90Y and 111In Complexes of a DOTA-Conjugated Integrin αvβ3 Receptor Antagonist: Different but Biologically Equivalent

Abstract

⁹⁰Y-TA138 is a ⁹⁰Y-labeled nonpeptide integrin α_vβ₃ receptor antagonist that binds with high affinity and specificity to integrin α_vβ₃ receptors overexpressed on both endothelial and tumor cells. ⁹⁰Y-TA138 has demonstrated significant therapeutic effects in several preclinical tumor-bearing animal models. Since ⁹⁰Y is a pure β-emitter, ¹¹¹In-TA138 has been chosen as the imaging surrogate for dosimetry determination of ⁹⁰Y-TA138. This report describes the synthesis of ¹¹¹In-TA138 and biological evaluations of both ¹¹¹In-TA138 and ⁹⁰Y-TA138 in the c-neu Oncomouse model. The HPLC data shows that ¹¹¹In-TA138 is more hydrophilic with the retention time ∼4.5 min shorter than that of ⁹⁰Y-TA138 under identical chromatographic conditions. Since the only difference between ¹¹¹In-TA138 and ⁹⁰Y-TA138 is the metal ion, the HPLC retention time difference strongly suggests that indium and yttrium chelates do not share the same coordination sphere in solution even though they are coordinated by the same DOTA conjugate.
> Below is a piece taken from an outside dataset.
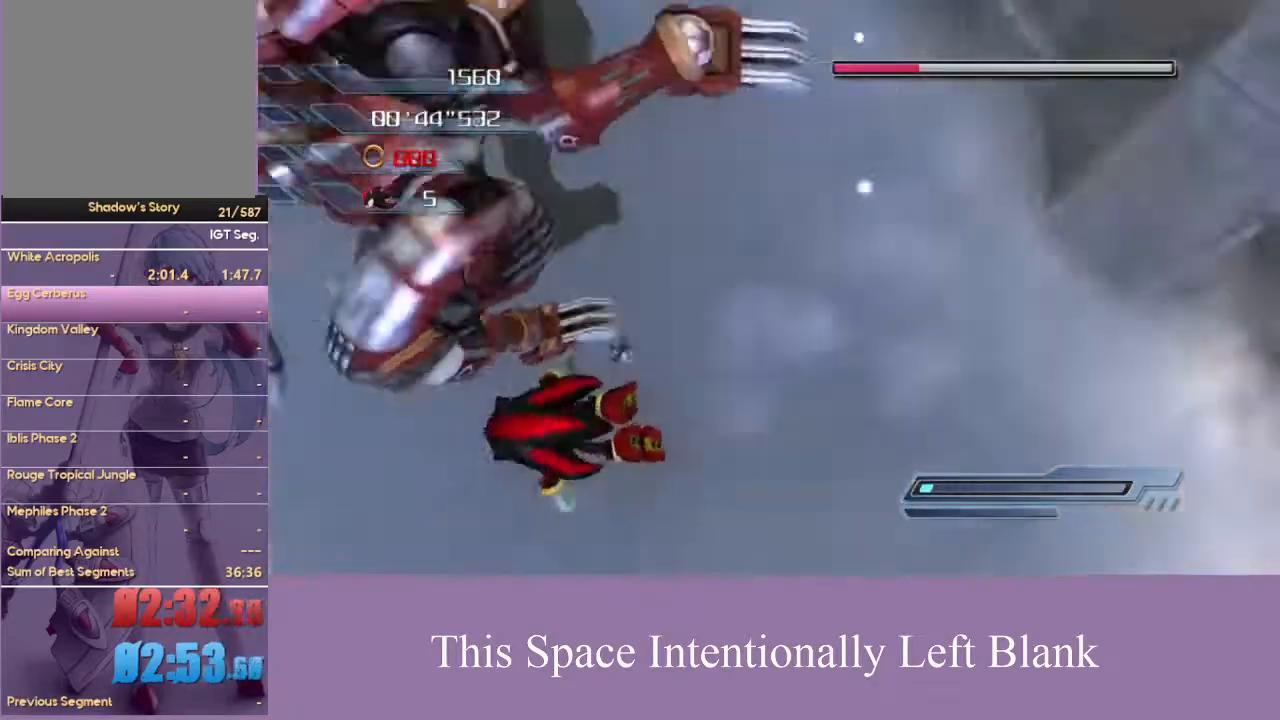
{"buttons": [], "left_stick": "up", "right_stick": "center", "events": [[467, "left_stick", "up"]]}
Despite their differences in lipophilicity and solution structure, biodistribution data in the c-neu Oncomouse model clearly showed that ¹¹¹In-TA138 and ⁹⁰Y-TA138 are biologically equivalent with respect to their uptake in tumors and other major organs. Therefore, ¹¹¹In-TA138 is useful as an imaging surrogate for ⁹⁰Y-TA138 and should be able to predict the radiation dosimetry of ⁹⁰Y-TA138, a therapeutic radiopharmaceutical for treatment of rapidly growing tumors.